Tasks to complete »
1. From the manuscript review, return word for word the part that opens with the words containing "The biogeographic component" and closes with "et al 2012).".
2. According to the manuscript review, which figure contains the lineage-through-time analysis whose interpretation would benefit from further explanation?
3. Write what comes next in the manuscript review, picking up after its final sentence.
[start Page]
Writing and presentation

The manuscript is generally well written, logically organized, and easy to follow. However, we recommend a careful revision of verb tenses throughout the Results section, where shifts occasionally affect consistency.
The title accurately reflects the content of the manuscript and clearly communicates its scope. Nevertheless, it is somewhat descriptive and does not fully capture some of the most compelling aspects of the study, particularly the biogeographic findings and the proposed taxonomic revision, which are highlighted more effectively in the abstract.

Introduction

The manuscript is not structured around a single explicit hypothesis or prediction, but rather around a series of systematic, biogeographic, and taxonomic objectives. This is entirely reasonable given the scope of the study, although stating these objectives more explicitly may help readers understand the rationale behind the analyses.
The biogeographic component represents one of the major strengths of the manuscript. However, the Introduction would benefit from a more detailed explanation of the conceptual basis of the DEC model and why geographically explicit models are expected to outperform traditional binary marine/freshwater coding schemes in this system.
Given the complex taxonomic history of Atheriniformes and the proposed changes to family-level classification, an additional figure summarizing previous classifications and major phylogenetic hypotheses could substantially improve accessibility for non-specialist readers (e.g., Crawford et al 2012).

Methods

The overall methodological framework is appropriate and well aligned with the objectives of the study.
The section describing the BioGeoBEARS analyses would benefit from additional detail. In particular, it is unclear whether alternative biogeographic models were formally compared before selecting DEC as the preferred framework.
The lineage-through-time plot in the Results is a valuable addition, but the corresponding methodology and its purpose are currently missing from the Methods section. Please consider updating the Methods.
Some methodological details currently occupying substantial space could potentially be moved to supplementary materials (e.g., details on calibration points for divergence time estimation), allowing greater emphasis on the biogeographic analyses and model-selection procedures.

Results and figures

Several figures could be reorganized to improve readability. In particular, some phylogenetic trees currently presented in the main text may be better suited for supplementary materials.
- The rationale for selecting specific phylogenetic trees for downstream analyses should be made more explicit.
- The interpretation of the lineage-through-time analysis in Figure 3B would benefit from further explanation.
- The organization of Figures 3 and 4 is somewhat confusing, particularly because portions of one figure appear to overlap conceptually with the other.
- Figure legends should more clearly indicate which topology was selected for each analysis and why that particular topology was preferred.
Whenever geological periods or eras are discussed, approximate numerical ages should also be provided to improve accessibility for readers outside historical biogeography and palaeontology.

Discussion and taxonomic conclusions

The Discussion generally places the findings in an appropriate evolutionary context and acknowledges several limitations of the phylogenetic analyses.
However, the manuscript lacks a dedicated conclusion section summarizing the principal findings and broader implications of the study.
Because the proposed family-level reclassification is one of the most significant outcomes of the manuscript, the rationale supporting the taxonomic revision could be synthesized more explicitly. Briefly describing the major changes and their reasons at the beginning of this section would help.
[end Page]
[start Extracted entries]
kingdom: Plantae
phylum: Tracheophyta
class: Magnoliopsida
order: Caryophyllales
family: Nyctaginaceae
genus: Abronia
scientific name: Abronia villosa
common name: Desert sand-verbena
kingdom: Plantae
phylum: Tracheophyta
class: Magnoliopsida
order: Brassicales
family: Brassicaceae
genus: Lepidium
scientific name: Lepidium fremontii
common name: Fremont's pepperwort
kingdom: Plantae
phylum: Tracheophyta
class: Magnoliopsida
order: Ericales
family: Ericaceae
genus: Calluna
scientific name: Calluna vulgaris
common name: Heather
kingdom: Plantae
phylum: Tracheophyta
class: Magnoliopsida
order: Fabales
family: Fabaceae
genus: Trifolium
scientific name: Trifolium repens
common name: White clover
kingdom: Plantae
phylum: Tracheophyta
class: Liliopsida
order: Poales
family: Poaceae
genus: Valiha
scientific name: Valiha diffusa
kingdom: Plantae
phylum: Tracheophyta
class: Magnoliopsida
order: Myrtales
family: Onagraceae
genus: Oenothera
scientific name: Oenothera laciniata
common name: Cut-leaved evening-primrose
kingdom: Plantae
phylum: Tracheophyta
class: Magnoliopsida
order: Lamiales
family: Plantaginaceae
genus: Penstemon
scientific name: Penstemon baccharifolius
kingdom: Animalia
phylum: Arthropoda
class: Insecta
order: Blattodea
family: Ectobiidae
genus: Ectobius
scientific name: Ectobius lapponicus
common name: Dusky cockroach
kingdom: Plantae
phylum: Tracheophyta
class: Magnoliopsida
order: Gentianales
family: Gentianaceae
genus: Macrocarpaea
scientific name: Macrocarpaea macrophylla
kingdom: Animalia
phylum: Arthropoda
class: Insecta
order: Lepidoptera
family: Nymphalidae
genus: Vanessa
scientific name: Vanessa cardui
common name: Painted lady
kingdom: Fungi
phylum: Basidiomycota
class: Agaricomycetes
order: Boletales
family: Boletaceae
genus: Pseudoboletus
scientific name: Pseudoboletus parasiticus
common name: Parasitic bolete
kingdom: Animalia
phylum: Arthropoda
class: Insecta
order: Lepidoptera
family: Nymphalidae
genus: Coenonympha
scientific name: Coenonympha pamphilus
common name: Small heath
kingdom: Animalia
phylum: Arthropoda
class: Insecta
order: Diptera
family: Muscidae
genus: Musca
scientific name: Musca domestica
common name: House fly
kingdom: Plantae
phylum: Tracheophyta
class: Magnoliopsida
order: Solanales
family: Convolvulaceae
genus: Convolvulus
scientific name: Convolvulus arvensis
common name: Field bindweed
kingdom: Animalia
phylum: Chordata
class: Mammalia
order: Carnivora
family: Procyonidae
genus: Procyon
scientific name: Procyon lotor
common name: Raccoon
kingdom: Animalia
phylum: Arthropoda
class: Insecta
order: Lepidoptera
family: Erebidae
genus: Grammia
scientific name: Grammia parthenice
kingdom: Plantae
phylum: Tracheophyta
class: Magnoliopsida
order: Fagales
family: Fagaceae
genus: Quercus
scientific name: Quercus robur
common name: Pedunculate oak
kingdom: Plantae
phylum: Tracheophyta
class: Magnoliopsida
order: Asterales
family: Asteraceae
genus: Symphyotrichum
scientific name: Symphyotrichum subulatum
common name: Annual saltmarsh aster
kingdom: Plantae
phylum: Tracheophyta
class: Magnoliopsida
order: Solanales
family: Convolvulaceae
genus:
[end Extracted entries]
Results for each task »
1.
The biogeographic component represents one of the major strengths of the manuscript. However, the Introduction would benefit from a more detailed explanation of the conceptual basis of the DEC model and why geographically explicit models are expected to outperform traditional binary marine/freshwater coding schemes in this system.
Given the complex taxonomic history of Atheriniformes and the proposed changes to family-level classification, an additional figure summarizing previous classifications and major phylogenetic hypotheses could substantially improve accessibility for non-specialist readers (e.g., Crawford et al 2012).

2. Figure 3B.

3.
The status of Bleheratherina as incertae sedis should be further explained and justified, as readers may not immediately understand why this taxon could not be confidently assigned within the proposed classification.

Major comments

BioGeoBEARS analyses and model justification

The biogeographic component is one of the most innovative and potentially impactful aspects of the manuscript. The explicit incorporation of multiple marine and freshwater regions represents a substantial improvement over traditional binary habitat coding and provides an elegant framework for investigating the evolutionary history of habitat transitions.

However, the methodological justification for the choice of DEC requires further development. The manuscript states that DEC was selected as the best-fitting model, but it remains unclear whether alternative BioGeoBEARS models were formally evaluated and compared. Because model choice can strongly influence ancestral-range reconstructions and inferred numbers of habitat transitions, readers would benefit from a clearer description of the model-selection procedure and the criteria used to justify DEC over competing alternatives.

More broadly, given that the central biogeographic conclusions depend heavily on these reconstructions, greater methodological detail regarding area definitions, dispersal constraints, and model comparison would substantially strengthen the manuscript. We encourage the authors to expand this section and provide sufficient information to allow readers to evaluate the robustness of the biogeographic inferences.

Divergence-time estimation: methodological choices require stronger justification

We encourage the authors to provide a more detailed justification for the divergence-time analyses.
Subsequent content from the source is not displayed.